When using HNSW filtered search, some candidates explored during graph traversal are discarded by the filter, which can leave you with fewer results than requested. This parameter expands the internal candidate pool before filtering is applied to compensate.

  • Default: 0 (no boost)
  • Maximum: 100 (doubles the candidate pool)

Start with the defaults. If filtered queries return fewer results than expected, increase the boost percentage. If filtered queries are slow on selective filters, lower the cardinality threshold.

Updating filters

You can update the filters of an existing vectors by providing their IDs and a new filter objects. The update replaces the entire filter object — it does not merge with existing filters.

ParameterRequiredDescription
IDYesUnique identifier of the vector to update
FilterYesNew filter object that replaces the existing filters

Filter updates are destructive replacements. Any filter keys not included in the new filter object will be removed from the vector.

Authentication

By default, Endee runs without authentication for easy local development.

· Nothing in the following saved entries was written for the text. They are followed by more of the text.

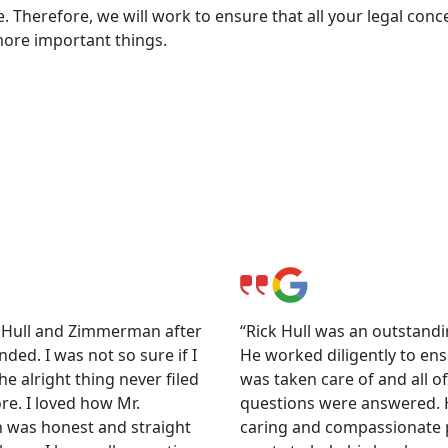
. Therefore, we will work to ensure that all your legal conc
more important things.
ls
o Hull and Zimmerman after
“Rick Hull was an outstandi
nded. I was not so sure if I
He worked diligently to ens
e alright thing never filed
was taken care of and all o
re. I loved how Mr.
questions were answered. H
was honest and straight
caring and compassionate 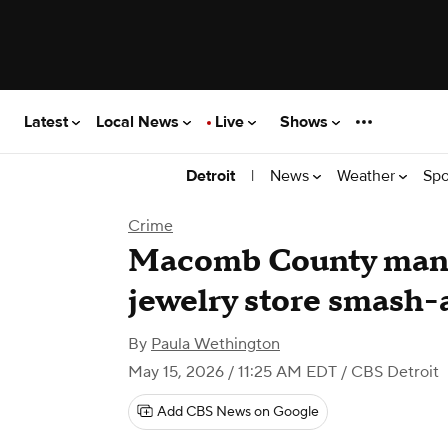
Latest
Local News
Live
Shows
|
News
Weather
Spo
Detroit
Crime
Macomb County man 
jewelry store smash
By
Paula Wethington
May 15, 2026 / 11:25 AM EDT
/ CBS Detroit
Add CBS News on Google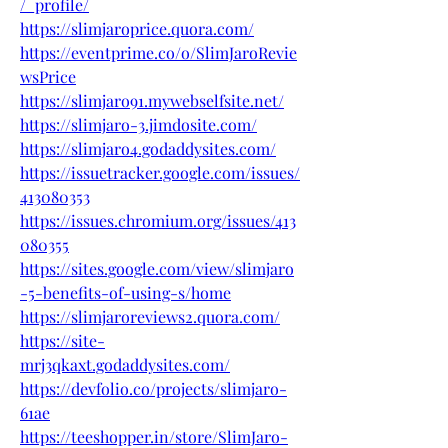
/_profile/
https://slimjaroprice.quora.com/
https://eventprime.co/o/SlimJaroRevie
wsPrice
https://slimjaro91.mywebselfsite.net/
https://slimjaro-3.jimdosite.com/
https://slimjaro4.godaddysites.com/
https://issuetracker.google.com/issues/
413080353
https://issues.chromium.org/issues/413
080355
https://sites.google.com/view/slimjaro
-5-benefits-of-using-s/home
https://slimjaroreviews2.quora.com/
https://site-
mrj3qkaxt.godaddysites.com/
https://devfolio.co/projects/slimjaro-
61ae
https://teeshopper.in/store/SlimJaro-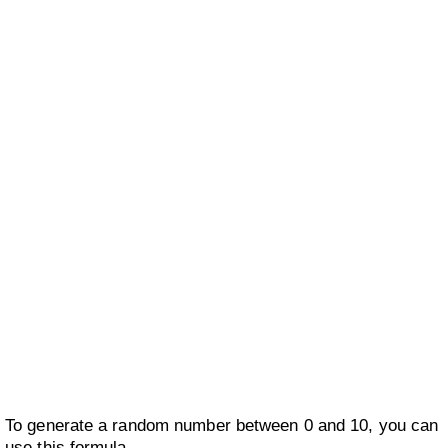
To generate a random number between 0 and 10, you can
use this formula.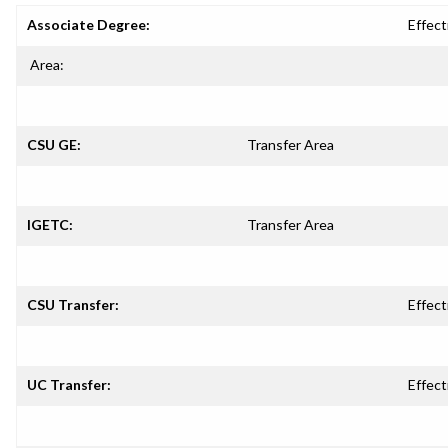
Associate Degree:
Effect
Area:
CSU GE:
Transfer Area
IGETC:
Transfer Area
CSU Transfer:
Effect
UC Transfer:
Effect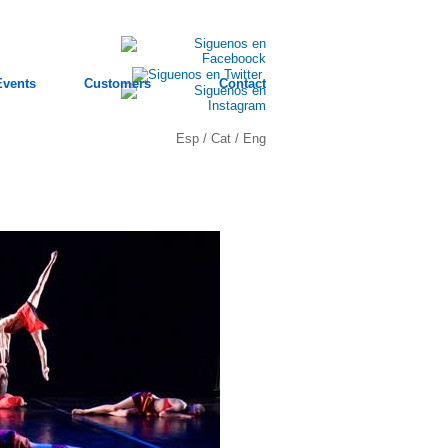
Events
Customers
Contact
Esp
/
Cat
/
Eng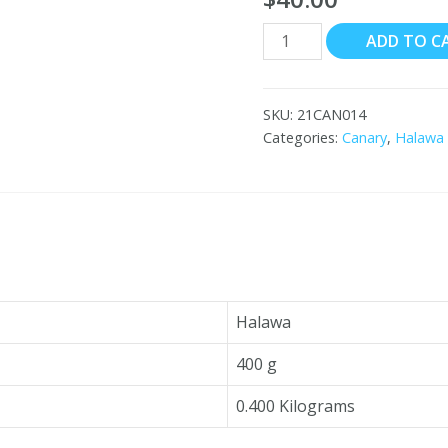
Canary
ADD TO C
Halawa
with
Chocolate
SKU:
21CAN014
12x400g
Categories:
Canary
,
Halawa
quantity
Halawa
400 g
0.400 Kilograms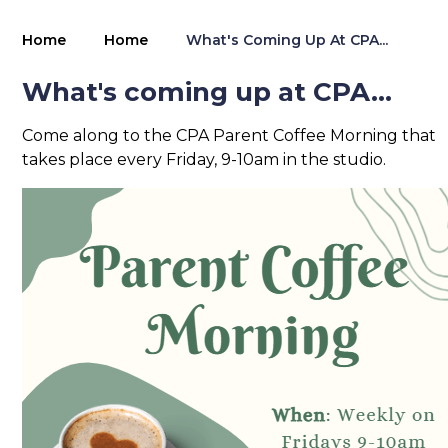
Home
Home
What's Coming Up At CPA...
What's coming up at CPA...
Come along to the CPA Parent Coffee Morning that
takes place every Friday, 9-10am in the studio.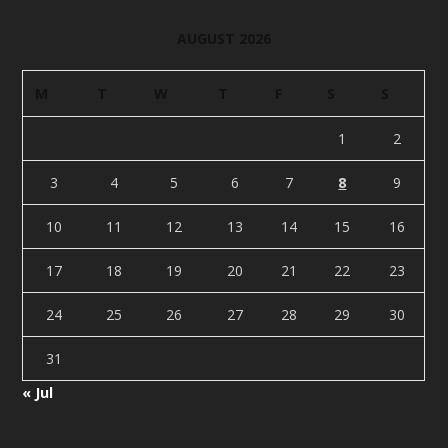
AUGUST 2026
M
T
W
T
F
S
S
1
2
3
4
5
6
7
8
9
10
11
12
13
14
15
16
17
18
19
20
21
22
23
24
25
26
27
28
29
30
31
« Jul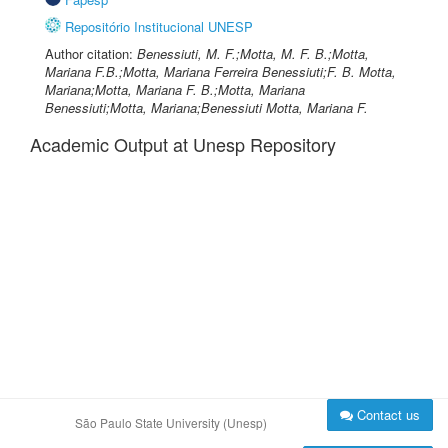
Repositório Institucional UNESP
Author citation:
Benessiuti, M. F.;Motta, M. F. B.;Motta,
Mariana F.B.;Motta, Mariana Ferreira Benessiuti;F. B. Motta,
Mariana;Motta, Mariana F. B.;Motta, Mariana
Benessiuti;Motta, Mariana;Benessiuti Motta, Mariana F.
Academic Output at Unesp Repository
Contact us
São Paulo State University (Unesp)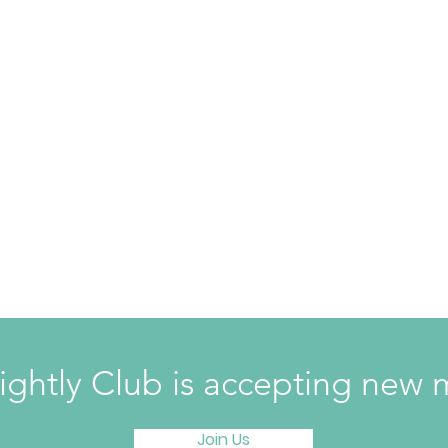
ightly Club is accepting ne
Join Us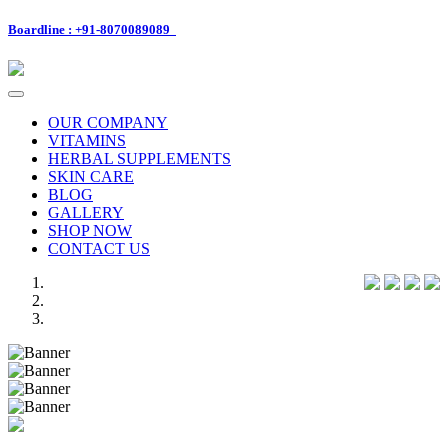
Boardline : +91-8070089089
Toggle
navigation
OUR COMPANY
VITAMINS
HERBAL SUPPLEMENTS
SKIN CARE
BLOG
GALLERY
SHOP NOW
CONTACT US
Previous
Next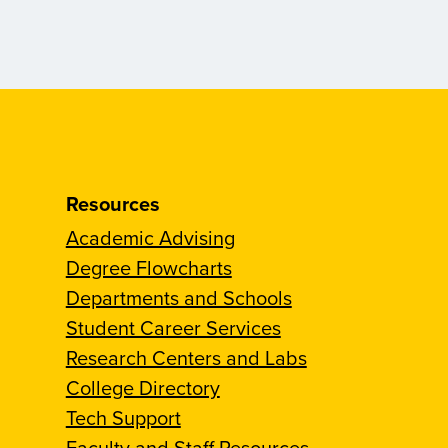
Resources
Academic Advising
Degree Flowcharts
Departments and Schools
Student Career Services
Research Centers and Labs
College Directory
Tech Support
Faculty and Staff Resources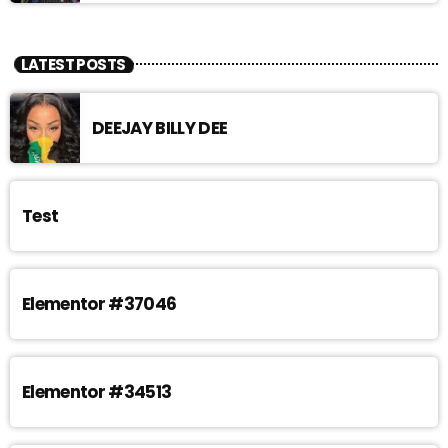
LATEST POSTS
DEEJAY BILLY DEE
Test
Elementor #37046
Elementor #34513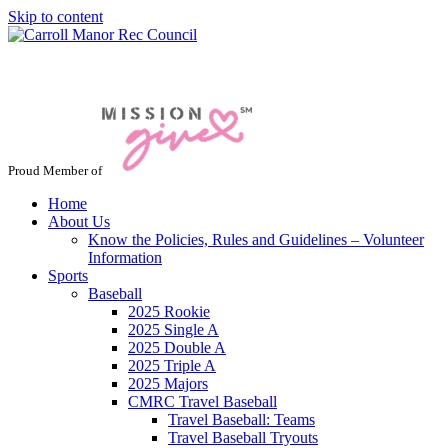
Skip to content
Jacksonville / Phoenix, Maryland
Proud Member of
Home
About Us
Know the Policies, Rules and Guidelines – Volunteer
Information
Sports
Baseball
2025 Rookie
2025 Single A
2025 Double A
2025 Triple A
2025 Majors
CMRC Travel Baseball
Travel Baseball: Teams
Travel Baseball Tryouts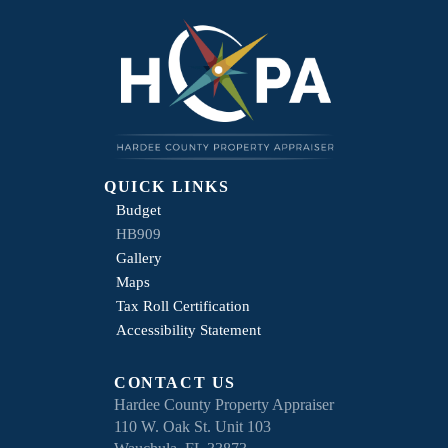
QUICK LINKS
Budget
HB909
Gallery
Maps
Tax Roll Certification
Accessibility Statement
CONTACT US
Hardee County Property Appraiser
110 W. Oak St. Unit 103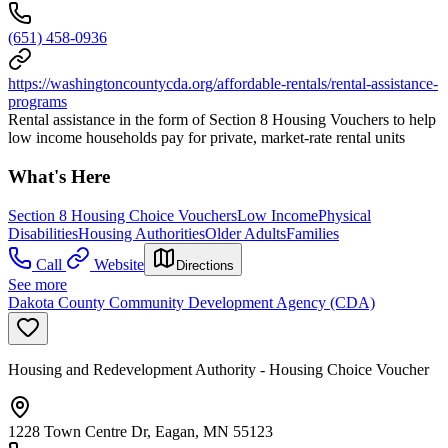
(651) 458-0936
https://washingtoncountycda.org/affordable-rentals/rental-assistance-
programs
Rental assistance in the form of Section 8 Housing Vouchers to help
low income households pay for private, market-rate rental units
What's Here
Section 8 Housing Choice Vouchers
Low Income
Physical
Disabilities
Housing Authorities
Older Adults
Families
Call
Website
Directions
See more
Dakota County Community Development Agency (CDA)
Housing and Redevelopment Authority - Housing Choice Voucher
1228 Town Centre Dr, Eagan, MN 55123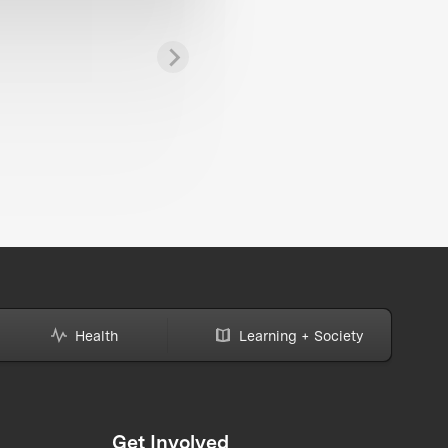
Health
Learning + Society
Get Involved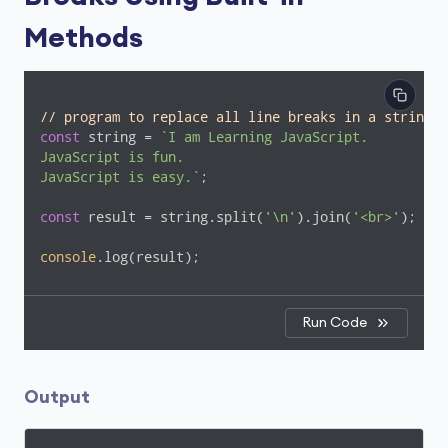
Methods
// program to replace all line breaks in a string w
const
 string = 
`I am Learning JavaScript.

JavaScript is fun.

JavaScript is easy.`
;

const
 result = string.split(
'\n'
).join(
'<br>'
);

console
.log(result);
Run Code
Output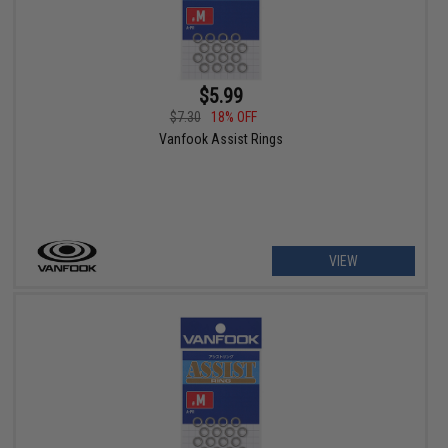
$5.99
$7.30
18% OFF
Vanfook Assist Rings
VIEW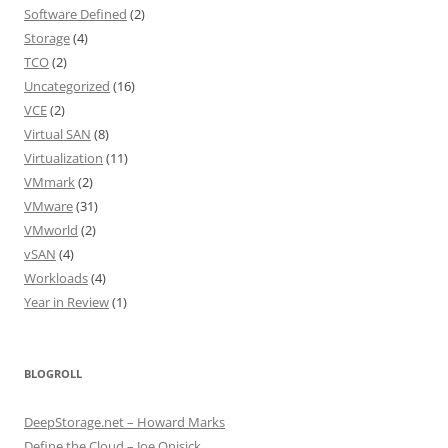
Software Defined
(2)
Storage
(4)
TCO
(2)
Uncategorized
(16)
VCE
(2)
Virtual SAN
(8)
Virtualization
(11)
VMmark
(2)
VMware
(31)
VMworld
(2)
vSAN
(4)
Workloads
(4)
Year in Review
(1)
BLOGROLL
DeepStorage.net – Howard Marks
Define the Cloud – Joe Onisick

To secure your instance, set the NDD_AUTH_TOKEN environment variable when starting the server.

Enabling Authentication

In your docker-compose.yml:

environment: NDD_AUTH_TOKEN: "your-secret-token"

Using Authentication

When authentication is enabled, you must provide the same token in the following places:

1. Dashboard Access

Enter the token in the dashboard login to access the web interface at http://localhost:8080.

2. SDK Clients

Pass the token when initializing the client. See the respective SDK’s documentation for details.

3. REST API

Include the token in the Authorization header:

curl -X GET http://localhost:8080/api/v1/index/list \ -H "Authorization: Bearer your-secret-token"

All API requests will fail if the token doesn’t match the server’s NDD_AUTH_TOKEN. Keep your token secure and never expose it in client-side code.